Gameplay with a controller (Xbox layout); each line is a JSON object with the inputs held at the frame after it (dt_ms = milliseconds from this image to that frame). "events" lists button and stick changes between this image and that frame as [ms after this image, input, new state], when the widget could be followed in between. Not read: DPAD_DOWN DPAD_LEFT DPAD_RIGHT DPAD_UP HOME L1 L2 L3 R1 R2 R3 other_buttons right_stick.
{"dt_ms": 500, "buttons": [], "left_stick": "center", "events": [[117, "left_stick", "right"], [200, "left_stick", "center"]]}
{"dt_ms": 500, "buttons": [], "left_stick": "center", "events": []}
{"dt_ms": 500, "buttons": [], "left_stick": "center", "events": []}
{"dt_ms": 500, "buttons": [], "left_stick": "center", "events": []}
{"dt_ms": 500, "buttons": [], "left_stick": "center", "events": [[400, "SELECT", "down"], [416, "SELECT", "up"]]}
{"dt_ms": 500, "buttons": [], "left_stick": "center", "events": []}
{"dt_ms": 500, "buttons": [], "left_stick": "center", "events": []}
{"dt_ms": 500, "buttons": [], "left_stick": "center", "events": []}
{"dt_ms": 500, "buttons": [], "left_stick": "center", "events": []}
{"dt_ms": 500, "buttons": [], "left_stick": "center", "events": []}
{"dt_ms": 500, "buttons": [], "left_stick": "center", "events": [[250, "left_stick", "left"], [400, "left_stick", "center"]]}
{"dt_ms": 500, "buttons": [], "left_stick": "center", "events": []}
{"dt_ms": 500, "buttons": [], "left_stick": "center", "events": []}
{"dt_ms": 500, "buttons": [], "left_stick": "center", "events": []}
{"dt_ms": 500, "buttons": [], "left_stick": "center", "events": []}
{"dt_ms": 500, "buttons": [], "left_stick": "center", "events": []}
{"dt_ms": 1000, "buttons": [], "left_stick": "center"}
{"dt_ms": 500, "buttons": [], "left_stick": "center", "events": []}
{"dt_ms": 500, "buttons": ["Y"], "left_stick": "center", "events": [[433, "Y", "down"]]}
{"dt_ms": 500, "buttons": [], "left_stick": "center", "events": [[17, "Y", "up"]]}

■ What you need to do:
Could the data above be set down exactly, in full?

■ Written solution:
Gameplay with a controller (Xbox layout); each line is a JSON object with the inputs held at the frame after it (dt_ms = milliseconds from this image to that frame). "events" lists button and stick changes between this image and that frame as [ms after this image, input, new state], when the widget could be followed in between. Not read: DPAD_DOWN DPAD_LEFT DPAD_RIGHT DPAD_UP HOME L1 L2 L3 R1 R2 R3 other_buttons right_stick.
{"dt_ms": 500, "buttons": [], "left_stick": "center", "events": [[117, "left_stick", "right"], [200, "left_stick", "center"]]}
{"dt_ms": 500, "buttons": [], "left_stick": "center", "events": []}
{"dt_ms": 500, "buttons": [], "left_stick": "center", "events": []}
{"dt_ms": 500, "buttons": [], "left_stick": "center", "events": []}
{"dt_ms": 500, "buttons": [], "left_stick": "center", "events": [[400, "SELECT", "down"], [416, "SELECT", "up"]]}
{"dt_ms": 500, "buttons": [], "left_stick": "center", "events": []}
{"dt_ms": 500, "buttons": [], "left_stick": "center", "events": []}
{"dt_ms": 500, "buttons": [], "left_stick": "center", "events": []}
{"dt_ms": 500, "buttons": [], "left_stick": "center", "events": []}
{"dt_ms": 500, "buttons": [], "left_stick": "center", "events": []}
{"dt_ms": 500, "buttons": [], "left_stick": "center", "events": [[250, "left_stick", "left"], [400, "left_stick", "center"]]}
{"dt_ms": 500, "buttons": [], "left_stick": "center", "events": []}
{"dt_ms": 500, "buttons": [], "left_stick": "center", "events": []}
{"dt_ms": 500, "buttons": [], "left_stick": "center", "events": []}
{"dt_ms": 500, "buttons": [], "left_stick": "center", "events": []}
{"dt_ms": 500, "buttons": [], "left_stick": "center", "events": []}
{"dt_ms": 1000, "buttons": [], "left_stick": "center"}
{"dt_ms": 500, "buttons": [], "left_stick": "center", "events": []}
{"dt_ms": 500, "buttons": ["Y"], "left_stick": "center", "events": [[433, "Y", "down"]]}
{"dt_ms": 500, "buttons": [], "left_stick": "center", "events": [[17, "Y", "up"]]}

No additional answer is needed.